Sorkin was one of the original prophets of public space and opponents of its privatization. His edited volume Variations on a Theme Park remains a touchstone for many writers and scholars within urban studies for the way it deconstructed the entertainment-security complex that was colonizing American downtowns in the late 1980s and early ’90s. “The theme park presents its happy regulated vision of pleasure — all those artfully hoodwinking forms — as a substitute for the democratic public realm, and it does so appealingly by stripping troubled urbanity of its sting,” he wrote. “The effort to reclaim the city is the struggle of democracy itself.”

There is a strong New Left ambiance in Sorkin’s writings. But unlike others in his generational cohort, this did not develop with age into an embrace of historicism or depoliticized whimsy, and he was always a droll critic of postmodernism.

In Exquisite Corpse, he regretted that “Cloddish neo-con reaction to modernism’s failures of argument has lead to the present crisis of authority and the dumb exultation of the historic, the last refuge of banality. This has yielded truly freakish results: an orgy of solipsism, narcissist architecture, absorbed with self-reference and façade.” Postmodernism represented everything Sorkin opposed: pure style used to decorate and valorize an increasingly unequal and antisocial city.

Sorkin also had his share of criticism for various modernist approaches to urban design, but they were intimate, sympathetic objections.
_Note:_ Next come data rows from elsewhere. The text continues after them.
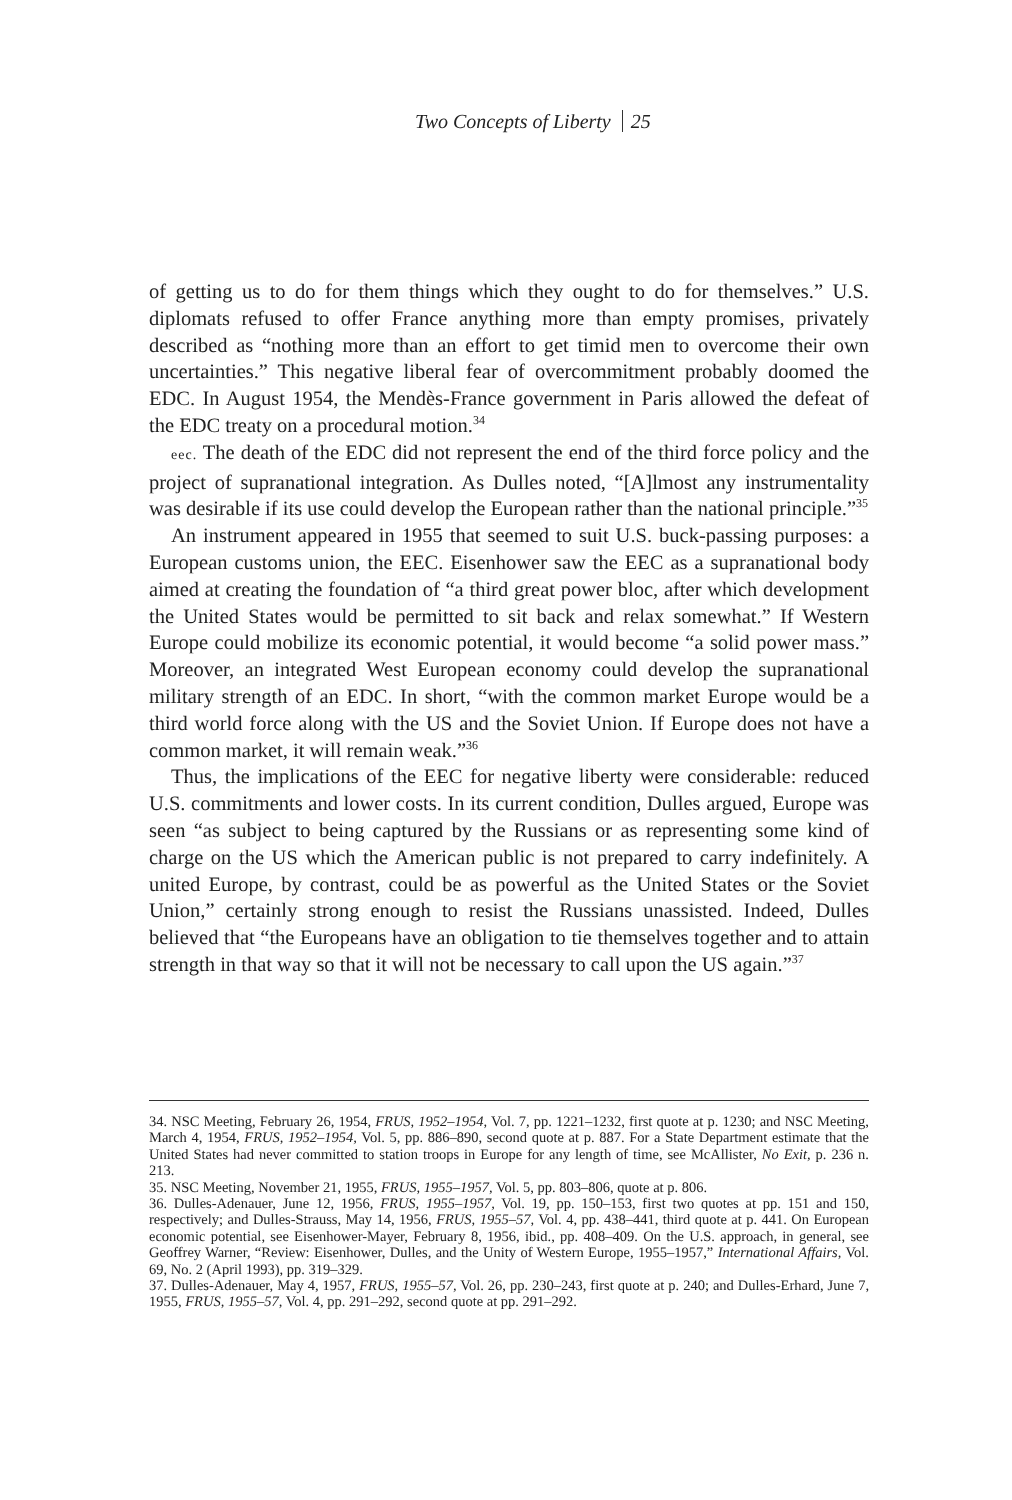Two Concepts of Liberty 25
of getting us to do for them things which they ought to do for themselves.” U.S. diplomats refused to offer France anything more than empty promises, privately described as “nothing more than an effort to get timid men to overcome their own uncertainties.” This negative liberal fear of overcommitment probably doomed the EDC. In August 1954, the Mendès-France government in Paris allowed the defeat of the EDC treaty on a procedural motion.<sup>34</sup>
eec. The death of the EDC did not represent the end of the third force policy and the project of supranational integration. As Dulles noted, “[A]lmost any instrumentality was desirable if its use could develop the European rather than the national principle.”<sup>35</sup>
An instrument appeared in 1955 that seemed to suit U.S. buck-passing purposes: a European customs union, the EEC. Eisenhower saw the EEC as a supranational body aimed at creating the foundation of “a third great power bloc, after which development the United States would be permitted to sit back and relax somewhat.” If Western Europe could mobilize its economic potential, it would become “a solid power mass.” Moreover, an integrated West European economy could develop the supranational military strength of an EDC. In short, “with the common market Europe would be a third world force along with the US and the Soviet Union. If Europe does not have a common market, it will remain weak.”<sup>36</sup>
Thus, the implications of the EEC for negative liberty were considerable: reduced U.S. commitments and lower costs. In its current condition, Dulles argued, Europe was seen “as subject to being captured by the Russians or as representing some kind of charge on the US which the American public is not prepared to carry indefinitely. A united Europe, by contrast, could be as powerful as the United States or the Soviet Union,” certainly strong enough to resist the Russians unassisted. Indeed, Dulles believed that “the Europeans have an obligation to tie themselves together and to attain strength in that way so that it will not be necessary to call upon the US again.”<sup>37</sup>
34. NSC Meeting, February 26, 1954, FRUS, 1952–1954, Vol. 7, pp. 1221–1232, first quote at p. 1230; and NSC Meeting, March 4, 1954, FRUS, 1952–1954, Vol. 5, pp. 886–890, second quote at p. 887. For a State Department estimate that the United States had never committed to station troops in Europe for any length of time, see McAllister, No Exit, p. 236 n. 213.
35. NSC Meeting, November 21, 1955, FRUS, 1955–1957, Vol. 5, pp. 803–806, quote at p. 806.
36. Dulles-Adenauer, June 12, 1956, FRUS, 1955–1957, Vol. 19, pp. 150–153, first two quotes at pp. 151 and 150, respectively; and Dulles-Strauss, May 14, 1956, FRUS, 1955–57, Vol. 4, pp. 438–441, third quote at p. 441. On European economic potential, see Eisenhower-Mayer, February 8, 1956, ibid., pp. 408–409. On the U.S. approach, in general, see Geoffrey Warner, “Review: Eisenhower, Dulles, and the Unity of Western Europe, 1955–1957,” International Affairs, Vol. 69, No. 2 (April 1993), pp. 319–329.
37. Dulles-Adenauer, May 4, 1957, FRUS, 1955–57, Vol. 26, pp. 230–243, first quote at p. 240; and Dulles-Erhard, June 7, 1955, FRUS, 1955–57, Vol. 4, pp. 291–292, second quote at pp. 291–292.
Like Marshall Berman, he criticized modernism from the perspective of someone who always believed in modernity’s liberatory potential. “A deep love of modern architecture has been the center for me: I grew up on modernism which always seemed to harbor both adventure and hope.”
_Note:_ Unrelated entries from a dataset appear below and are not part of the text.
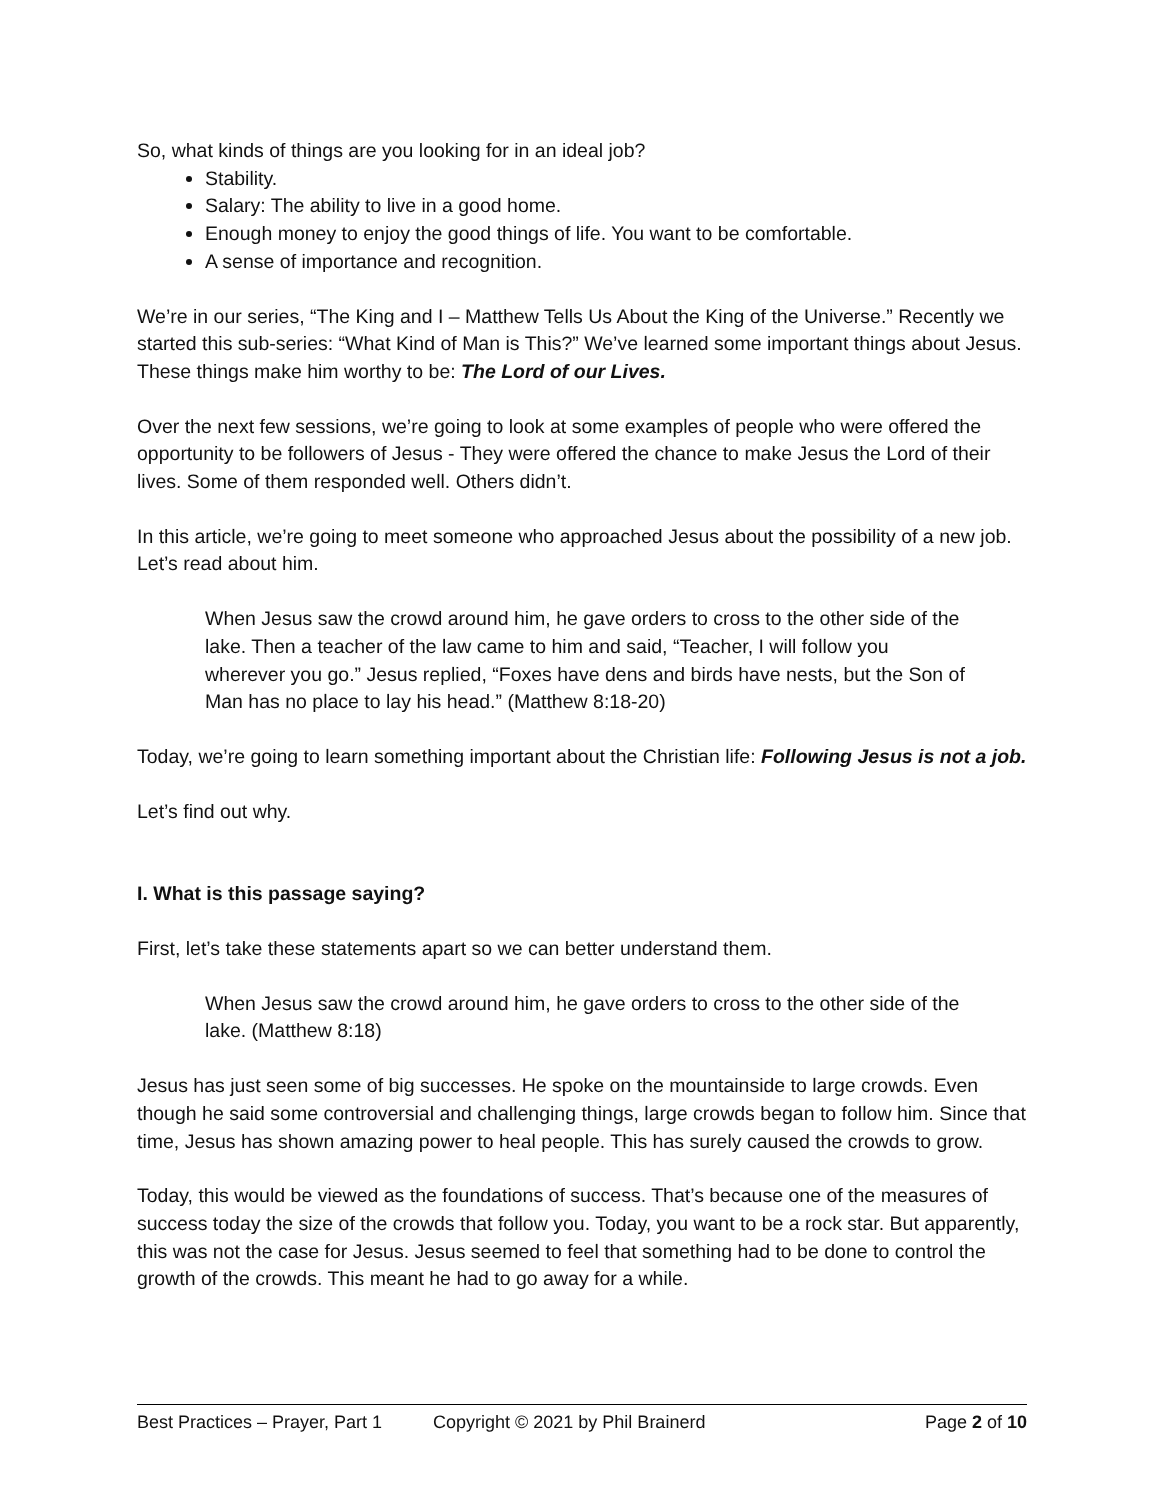So, what kinds of things are you looking for in an ideal job?
Stability.
Salary: The ability to live in a good home.
Enough money to enjoy the good things of life. You want to be comfortable.
A sense of importance and recognition.
We’re in our series, “The King and I – Matthew Tells Us About the King of the Universe.” Recently we started this sub-series: “What Kind of Man is This?” We’ve learned some important things about Jesus. These things make him worthy to be: The Lord of our Lives.
Over the next few sessions, we’re going to look at some examples of people who were offered the opportunity to be followers of Jesus - They were offered the chance to make Jesus the Lord of their lives. Some of them responded well. Others didn’t.
In this article, we’re going to meet someone who approached Jesus about the possibility of a new job. Let’s read about him.
When Jesus saw the crowd around him, he gave orders to cross to the other side of the lake. Then a teacher of the law came to him and said, “Teacher, I will follow you wherever you go.” Jesus replied, “Foxes have dens and birds have nests, but the Son of Man has no place to lay his head.” (Matthew 8:18-20)
Today, we’re going to learn something important about the Christian life: Following Jesus is not a job.
Let’s find out why.
I. What is this passage saying?
First, let’s take these statements apart so we can better understand them.
When Jesus saw the crowd around him, he gave orders to cross to the other side of the lake. (Matthew 8:18)
Jesus has just seen some of big successes. He spoke on the mountainside to large crowds. Even though he said some controversial and challenging things, large crowds began to follow him. Since that time, Jesus has shown amazing power to heal people. This has surely caused the crowds to grow.
Today, this would be viewed as the foundations of success. That’s because one of the measures of success today the size of the crowds that follow you. Today, you want to be a rock star. But apparently, this was not the case for Jesus. Jesus seemed to feel that something had to be done to control the growth of the crowds. This meant he had to go away for a while.
Best Practices – Prayer, Part 1 Copyright © 2021 by Phil Brainerd Page 2 of 10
He would come to develop a kind of red-green critical modernism that remains deeply relevant today: “Urban design is ready for an explosion of fresh forms, inspired by the democratic roots of the critique of modernist urbanism, by a deeply ecological sensibility, by a fond embrace of the pluralist character of our culture, and by a critical incorporation of the new and inescapably transformative technologies of electronic adjacency.”

I only knew Sorkin through his work and public persona, and I never met him personally. But it seems as if everyone who did know him has been permanently impressed by his generosity, supportiveness, and good humor. By all accounts, he supported the ambitions and careers of countless students, colleagues, architects, activists, social scientists, planners, and other city-dwellers. Their sadness at his passing has been evident from a steady stream of essays, emails, and testimonies to his compassion, intelligence, and warm spirit.

Michael Sorkin spent his life both interpreting and changing cities. Now, when the urban future seems so uncertain, the struggle in which he was immersed — to use urbanism and the built environment to build social and planetary justice — is more important than ever.